TASK LIST:
1: List the surnames of every doctor named in the text on VTE screening.
2: Pick up the text on VTE screening after its last sentence and write the next few sentences.

Based on that body of knowledge and the input of its 15 full-time equivalent hospitalists, UCSD stakeholders in VTE screening debate what is practical and workable, conduct small, paper-based pilot projects, and fine-tune the protocol to integrate it with patient flow through admissions. “As we transition fully to a CPOE in our health system, we will incorporate a VTE order set that is doable and user-friendly,” adds Dr. Maynard.
UCSD’s pharmacist-hospitalist collaboration also encourages residents from both disciplines to work together on integrating protocols into clinical care processes. The team hopes that the VTE protocol will go beyond the inpatient stay by wrapping the protocol into the discharge plan. Dr. Weibert’s anticoagulation and pulmonary embolism clinics also help “build on our strengths,” he says.
The second team is led by newcomers to the grant winner’s circle, Drs. Hroncich (pharmacist) and Adair (hospitalist) from Presbyterian Healthcare Services, Albuquerque, N.M. They base their research on this question: Is it more efficient for the system’s 34 hospitalists to screen out those at low risk of VTE than to screen everyone for high risk?
The investigators have been collecting baseline data on compliance with VTE screening since 2003. Hospitalist use of a VTE screening tool on admissions was 60%, improving to 88% with reminders. “The implication is that 12% of the hospitalists didn’t use the screening tool,” says Dr. Adair. “We found that they were resistant to another piece of paper.” PHS data also showed that seven out of 10 patients had some VTE risk, that co-morbidities and hospitalization increase VTE risk, and that the age at which patients fall prey to VTE is dropping to between 50 and 60.

LISTED RECORDS:
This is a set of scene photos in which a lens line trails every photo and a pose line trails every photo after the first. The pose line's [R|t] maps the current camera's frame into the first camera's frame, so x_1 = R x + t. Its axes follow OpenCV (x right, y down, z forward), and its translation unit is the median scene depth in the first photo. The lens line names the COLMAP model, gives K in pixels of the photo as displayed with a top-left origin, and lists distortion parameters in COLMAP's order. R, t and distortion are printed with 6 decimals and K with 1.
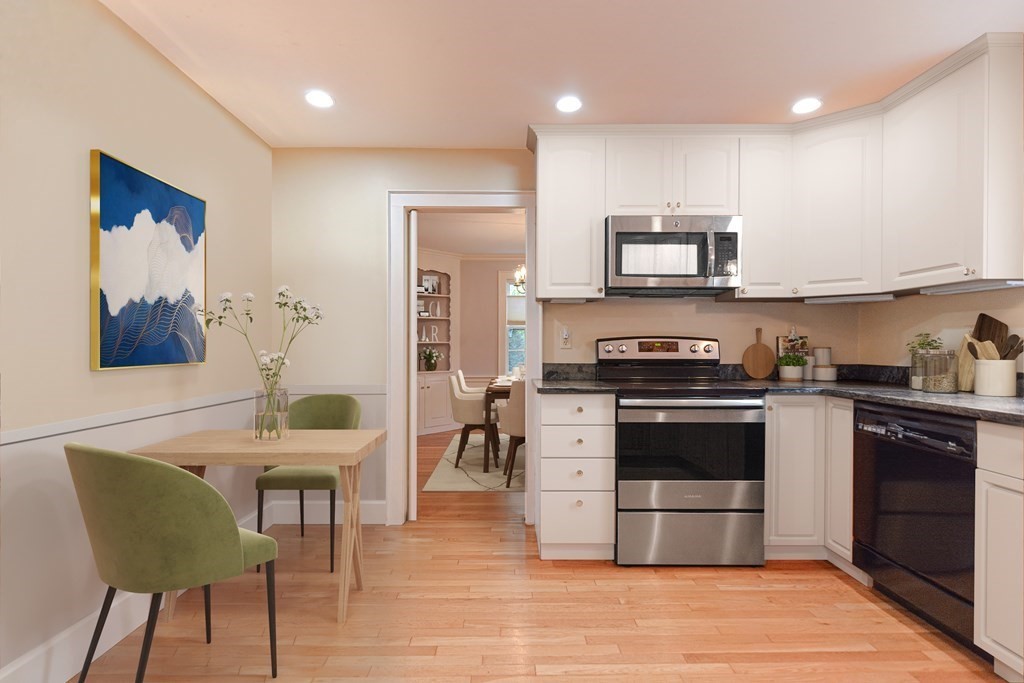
lens RADIAL K [[496.2, 0, 516.6], [0, 496.2, 344.1], [0, 0, 1]] dist [0.013383, -0.005987]
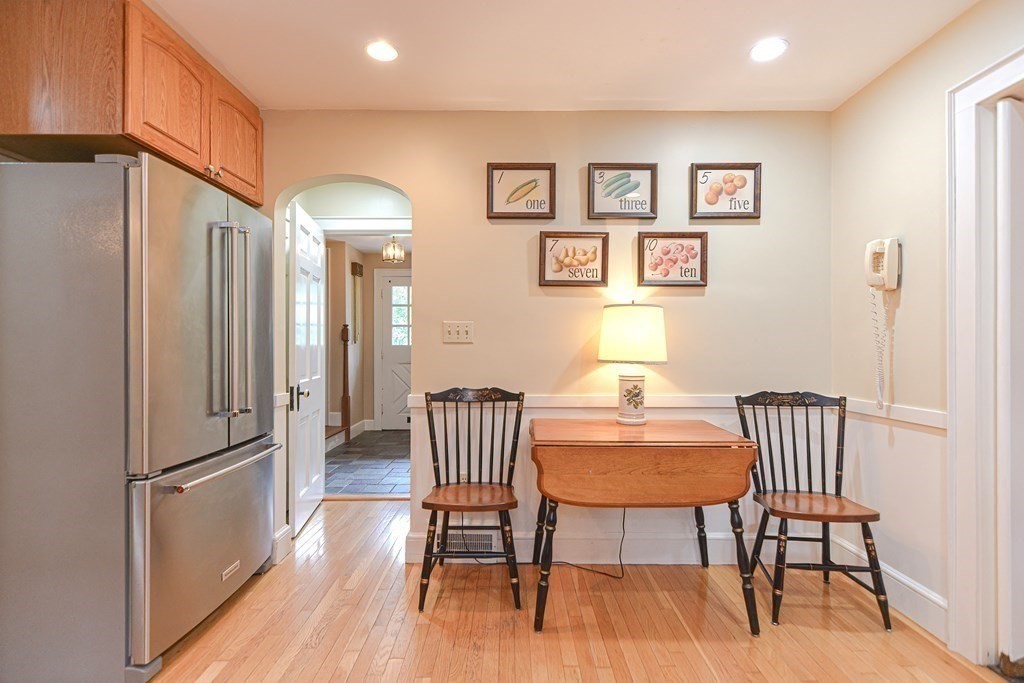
lens RADIAL K [[496.2, 0, 507.5], [0, 496.2, 344.2], [0, 0, 1]] dist [0.013383, -0.005987]
pose [[-0.015101, -0.005292, -0.999872, 0.357340], [0.001189, 0.999985, -0.005311, 0.000007], [0.999885, -0.001269, -0.015095, 0.483533]]
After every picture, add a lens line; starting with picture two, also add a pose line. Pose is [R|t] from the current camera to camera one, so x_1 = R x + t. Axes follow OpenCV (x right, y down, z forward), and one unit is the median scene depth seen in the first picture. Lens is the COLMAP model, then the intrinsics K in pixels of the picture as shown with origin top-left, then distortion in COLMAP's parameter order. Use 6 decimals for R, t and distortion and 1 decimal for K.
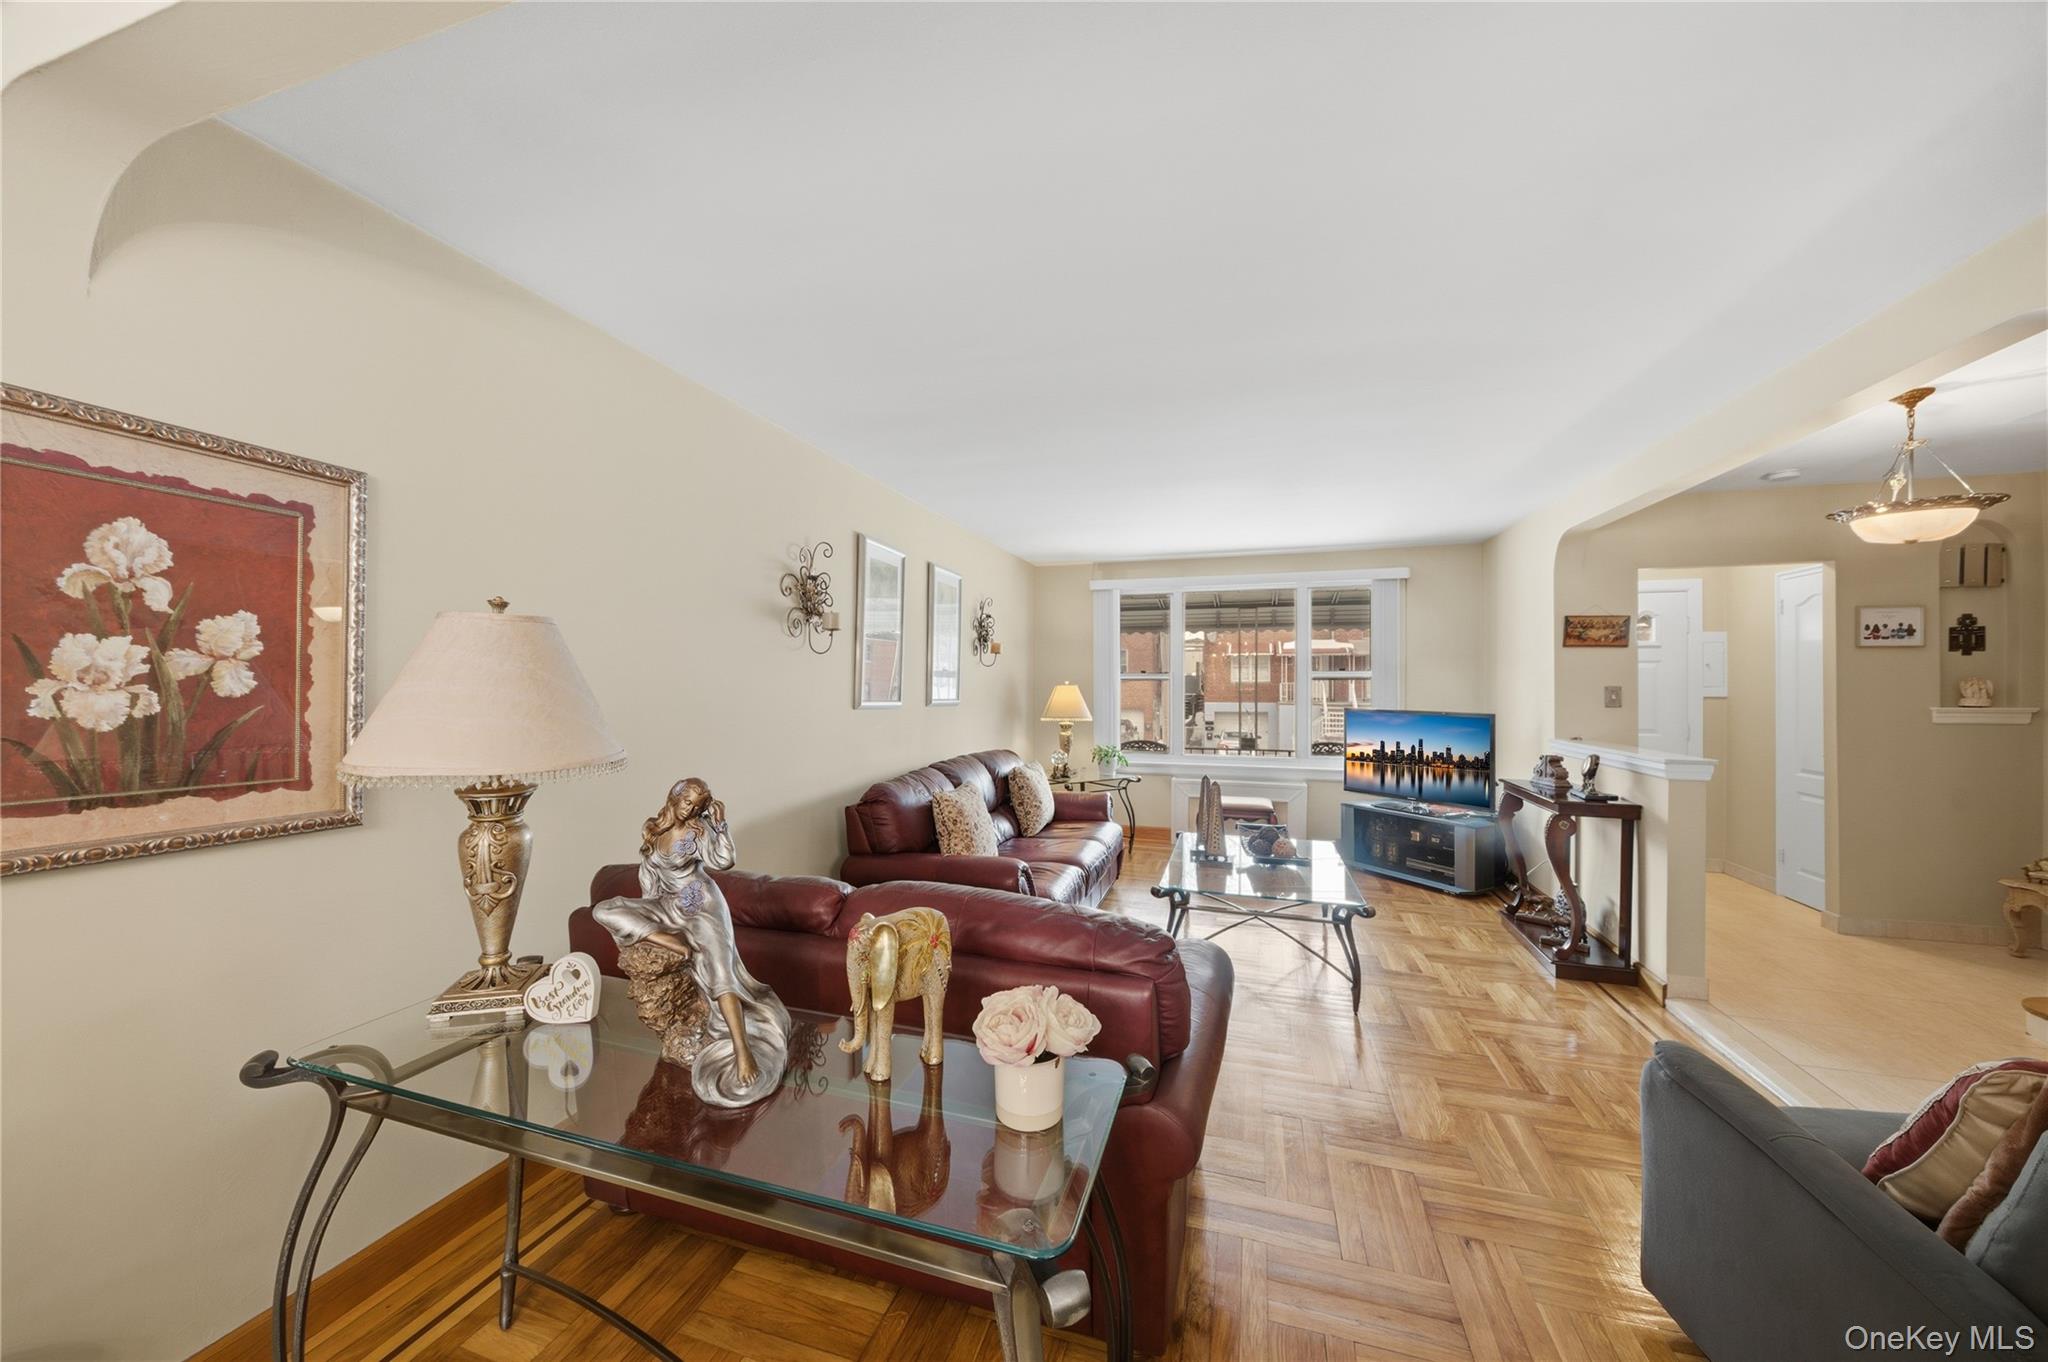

ANSWERS GIVEN:
1: Maynard, Weibert, Hroncich, Adair

2:
For the ASHP grant, Drs. Hroncich and Adair will monitor VTE screening on admission to all PHS general medical units. All patients 18 or older admitted to those units during a three-month period will be routinely screened on admission for VTE risk. Drs. Hroncich and Adair will make two VTE-related admission order sets available to hospitalists to complete. The current screening tool is designed to identify patients at risk of developing a VTE based on the presence of risk factors. The second, shorter admission order set will contain a screening tool that assumes that all patients need VTE prophylaxis, except low-risk patients and those with VTE prophylaxis contraindications. “The shorter tool should take only one or two minutes to complete,” says Dr. Hroncich.
The PHS team hopes that the shorter screening tool will overcome resistance to VTE screening. Dr. Hroncich says there are many barriers to VTE screening. They include lack of consensus on the best screening tool on admission, the misperception that VTE isn’t a big problem, lack of reliable processes so at-risk patients don’t fall through the cracks, and a misperception that anti-coagulant therapy is dangerous.
“It’s one thing to treat COPD and heart failure,” adds Dr. Adair, “but if I can prevent VTE with less than a 60-second screening, I can prevent a disease state from happening.” TH
Marlene Piturro is a frequent contributor to The Hospitalist.